:: Work required ::
Switch "liney" to "curves" in the lines between the one holding "p.abs(x0-x1))" and the one holding "subplot.plot(linex, liney[c])", inclusive. Give those lines back with nothing else changed.

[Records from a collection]
===============

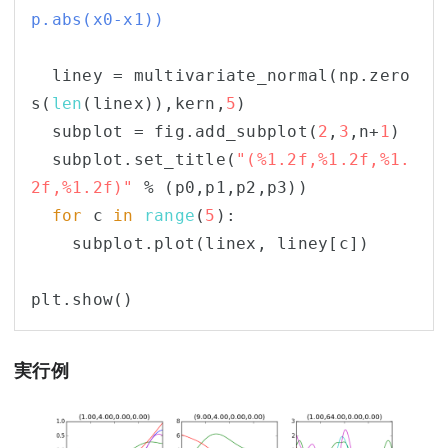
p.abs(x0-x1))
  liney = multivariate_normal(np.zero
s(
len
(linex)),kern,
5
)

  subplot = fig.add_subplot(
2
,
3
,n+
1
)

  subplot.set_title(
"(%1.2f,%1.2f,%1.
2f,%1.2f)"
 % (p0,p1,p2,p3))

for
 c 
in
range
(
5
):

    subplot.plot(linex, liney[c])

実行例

===============

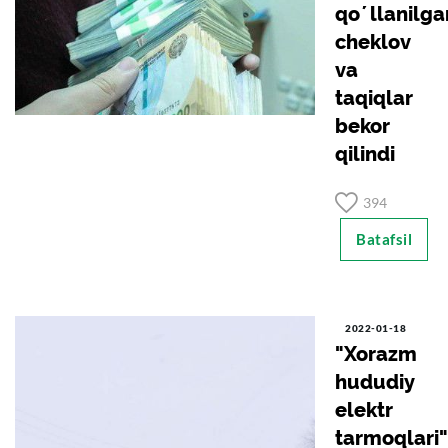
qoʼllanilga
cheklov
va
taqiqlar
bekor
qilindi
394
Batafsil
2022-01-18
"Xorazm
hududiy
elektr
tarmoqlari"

===============

:: Answer to the problem ::
p.abs(x0-x1))
  curves = multivariate_normal(np.zero
s(
len
(linex)),kern,
5
)

  subplot = fig.add_subplot(
2
,
3
,n+
1
)

  subplot.set_title(
"(%1.2f,%1.2f,%1.
2f,%1.2f)"
 % (p0,p1,p2,p3))

for
 c 
in
range
(
5
):

    subplot.plot(linex, curves[c])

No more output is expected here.